MiniMind-O is an open 0.1B-scale omni model built on the MiniMind language model. It accepts text, speech, and image inputs, and returns both text and streaming speech. The release includes model code, checkpoints, and the main Parquet training datasets for text-to-audio, image-to-text, and audio-to-audio training, making the complete interaction loop directly inspectable. The model uses a full MiniMind backbone as the Thinker and an independent four-layer Talker made from MiniMind blocks. Frozen SenseVoice-Small and SigLIP2 encoders provide speech and image features, which are mapped by lightweight MLP projectors and injected at modality-placeholder positions. The Talker reads a middle-layer Thinker state together with an autoregressive eight-layer Mimi-code buffer. Speaker control is handled by a dedicated speaker token, right-aligned reference codec prompts, and precomputed CAM++ speaker embeddings, so voice conditioning remains part of the audio-code context rather than a separate TTS module.
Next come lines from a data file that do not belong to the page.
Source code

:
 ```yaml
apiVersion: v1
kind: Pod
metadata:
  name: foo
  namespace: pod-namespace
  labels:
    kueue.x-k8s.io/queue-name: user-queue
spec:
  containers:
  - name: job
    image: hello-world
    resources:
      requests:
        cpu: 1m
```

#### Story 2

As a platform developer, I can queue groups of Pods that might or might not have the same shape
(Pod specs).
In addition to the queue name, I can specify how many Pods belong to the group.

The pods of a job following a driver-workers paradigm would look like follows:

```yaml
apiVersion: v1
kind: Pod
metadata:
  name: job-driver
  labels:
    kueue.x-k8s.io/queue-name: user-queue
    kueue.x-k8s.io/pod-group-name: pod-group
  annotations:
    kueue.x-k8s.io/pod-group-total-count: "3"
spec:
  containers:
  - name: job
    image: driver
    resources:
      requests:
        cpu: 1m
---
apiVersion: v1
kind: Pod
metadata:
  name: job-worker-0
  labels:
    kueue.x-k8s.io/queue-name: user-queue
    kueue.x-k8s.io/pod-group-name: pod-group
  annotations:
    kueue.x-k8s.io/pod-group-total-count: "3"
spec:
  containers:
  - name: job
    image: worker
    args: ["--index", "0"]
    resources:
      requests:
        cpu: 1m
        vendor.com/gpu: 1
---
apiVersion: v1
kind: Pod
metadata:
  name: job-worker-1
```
With a 768-dimensional Talker, the dense and MoE variants reach average CERs of 0.0897 and 0.0900 in Thinker--Talker consistency evaluation, with overall voice-cloning similarities of 0.5995 and 0.5937. Beyond reporting a working system, the paper identifies three scale-critical design choices for small omni models: middle-layer semantic bridging, a released multimodal sequence format, and a parameter-efficient eight-codebook interface.